Adapted from Whole Foods Market recipes
Roasted or rotisserie chicken works perfectly in this recipe. Any leftover quinoa primavera can be chilled and tossed with vinaigrette to make a lively salad.
Cook’s Review: “I used chicken broth instead of water for more flavor. The blend of red onion, sweet peas, and asparagus was awesome. This dish was easy to make and very good!” ~ Shari L.
Makes 4 servings
|1 cup NOW Certified Organic Quinoa Grain*|
|2 cups water |
|1 Tablespoon NOW Certified Organic Extra-Virgin Olive Oil*|
|1/2 cup finely chopped red onion |
|1/2 pound (about 1/2 bunch) asparagus, woody ends snapped off and discarded, spears cut into 1-inch pieces |
|2 cloves garlic, finely chopped |
|1 cup fresh peas or frozen petite peas, thawed |
|1 cup shredded cooked chicken |
|1 cup thinly sliced baby spinach leaves |
|Sea salt and freshly ground pepper, to taste |
*NOW items available at your local health food store
- Rinse quinoa under cold running water and drain.
- Combine water and quinoa in a medium saucepan and bring to a boil.

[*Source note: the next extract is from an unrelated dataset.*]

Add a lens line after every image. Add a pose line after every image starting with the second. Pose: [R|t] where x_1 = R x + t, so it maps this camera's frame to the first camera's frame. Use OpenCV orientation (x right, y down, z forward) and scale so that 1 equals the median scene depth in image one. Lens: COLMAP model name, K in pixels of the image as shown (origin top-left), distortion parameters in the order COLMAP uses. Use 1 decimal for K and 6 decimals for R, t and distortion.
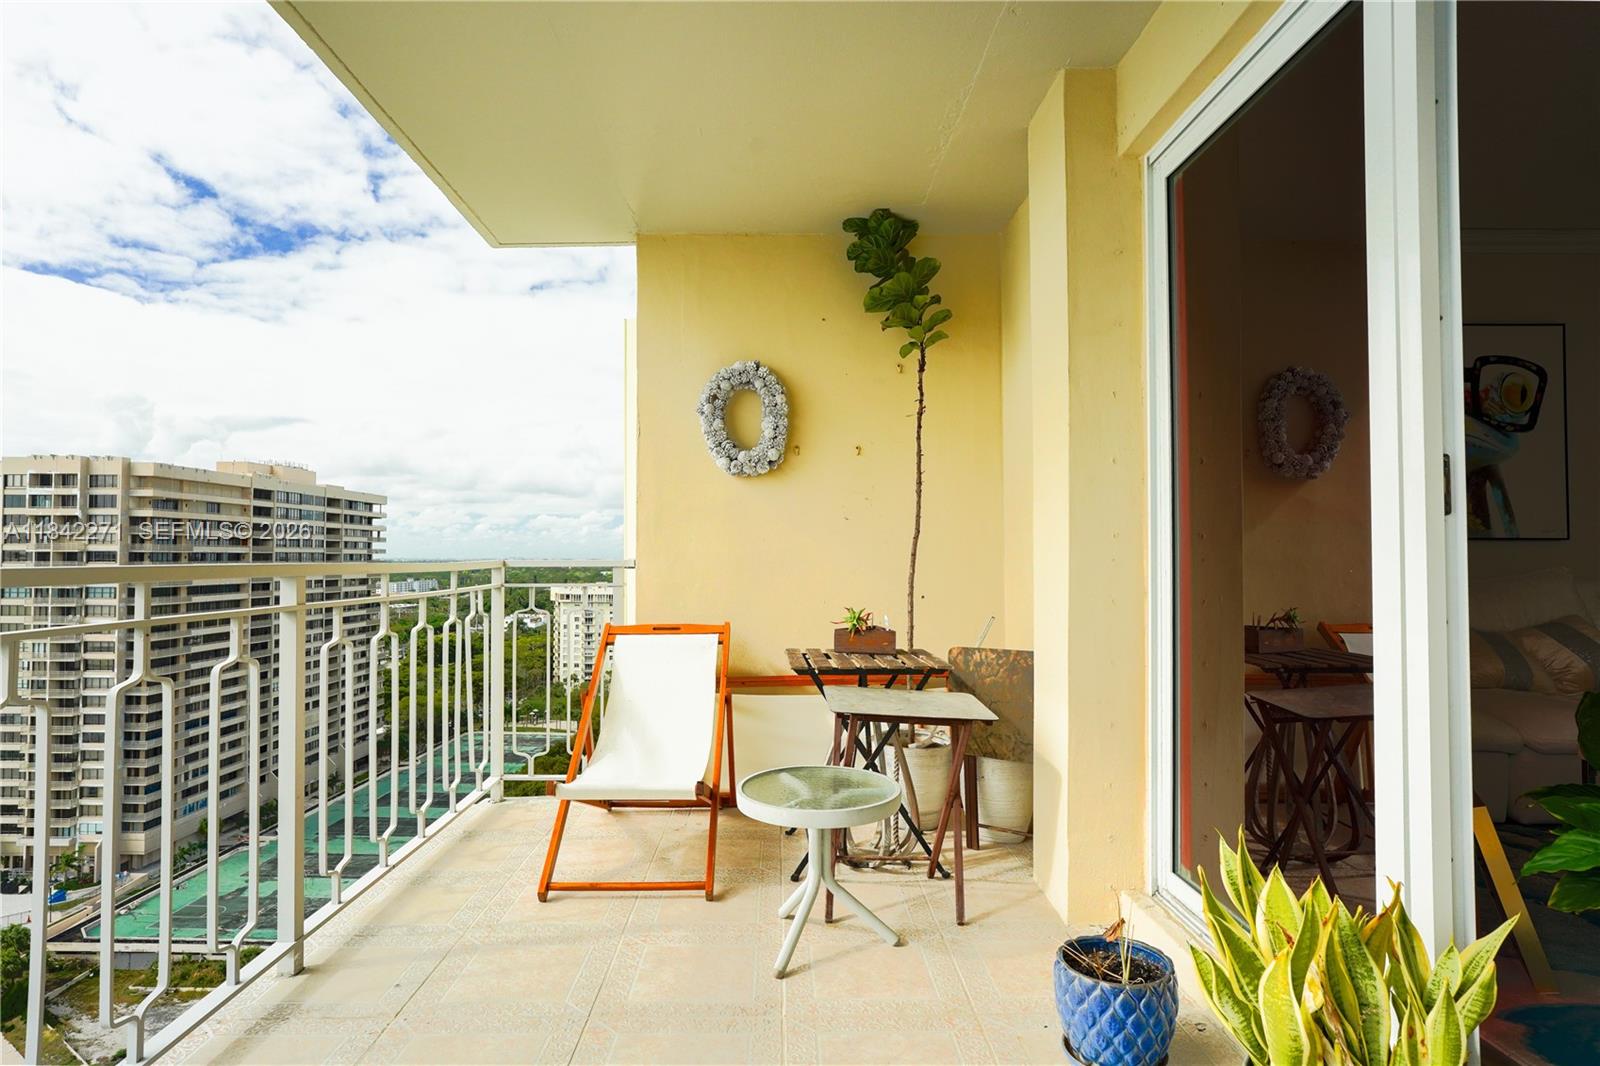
lens RADIAL K [[881.7, 0, 792.1], [0, 881.7, 533.6], [0, 0, 1]] dist [-0.054008, 0.040039]
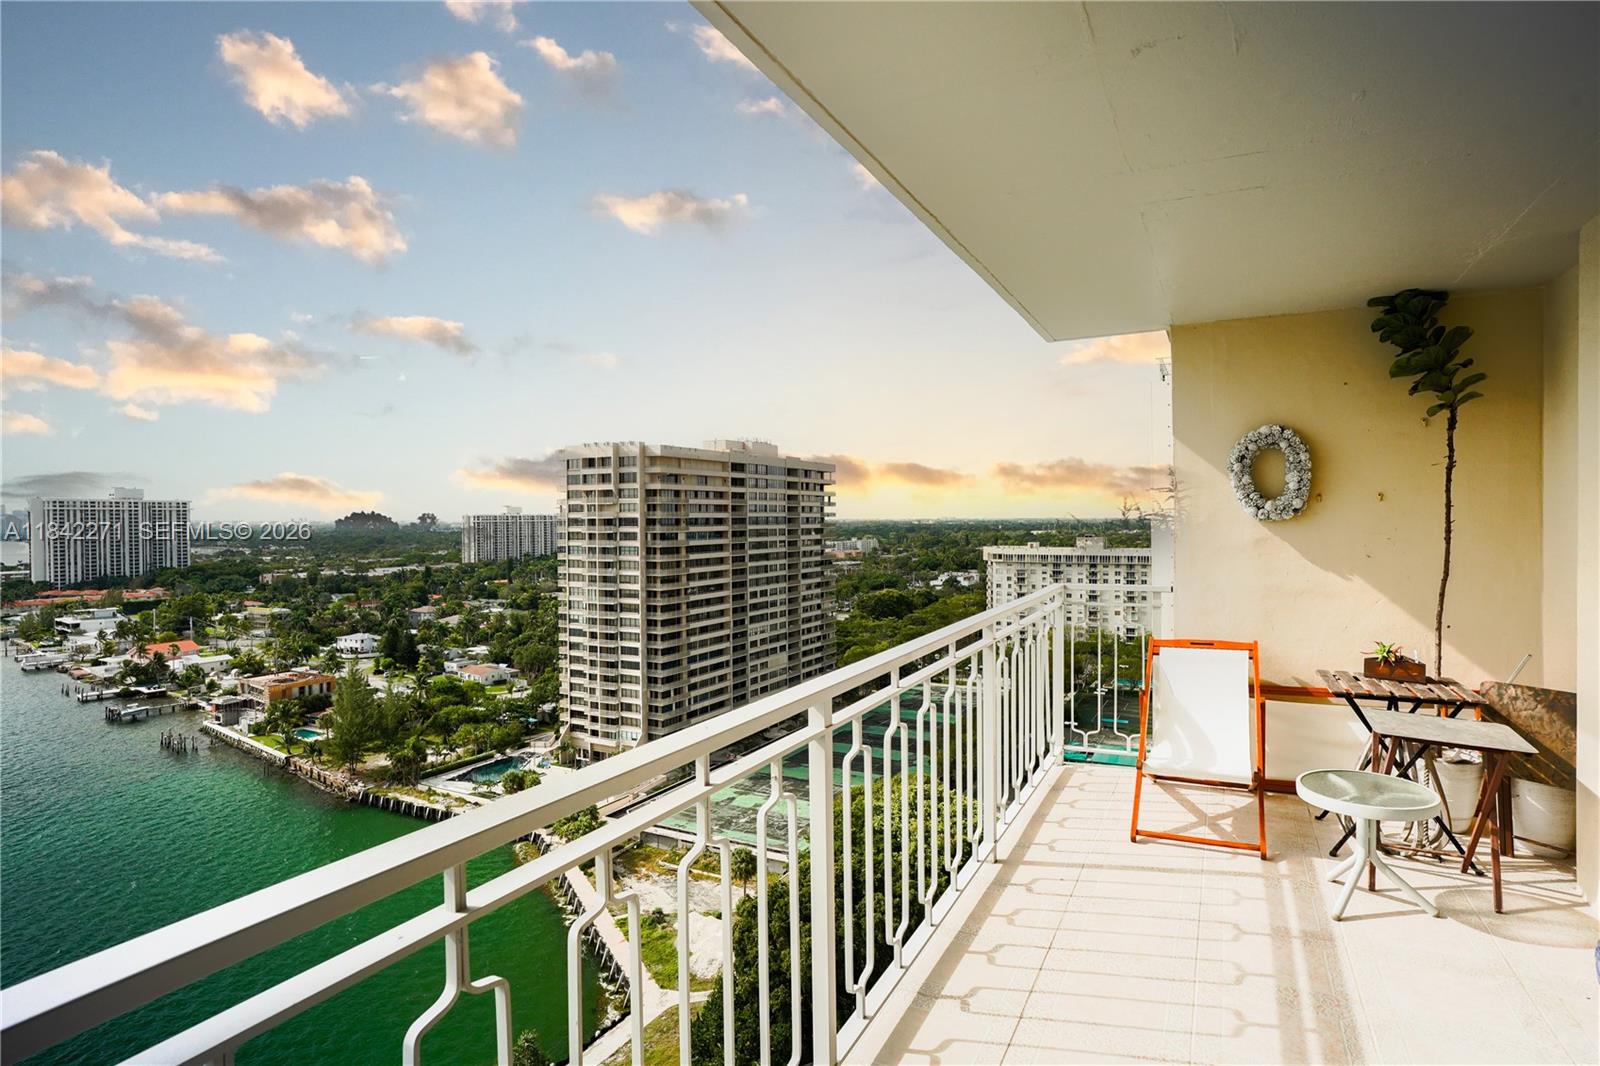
lens RADIAL K [[868.9, 0, 795.6], [0, 868.9, 532.0], [0, 0, 1]] dist [-0.050517, 0.034266]
pose [[0.886030, -0.000998, -0.463627, -0.105815], [0.020459, 0.999108, 0.036948, -0.132319], [0.463177, -0.042222, 0.885260, -0.424905]]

- Reduce heat to a simmer, cover and cook until quinoa is tender and all the water is absorbed, 15 to 20 minutes.
- Meanwhile, heat olive oil in a large skillet over medium heat.
- Add onion and asparagus.
- Cook, stirring often, until asparagus is tender and bright green, 5 to 7 minutes.
- Add garlic and peas and continue cooking for another minute.
- Stir in chicken and cooked quinoa.
- Add the spinach and stir until it wilts, 3 to 5 minutes.
- Season with salt and pepper and serve immediately.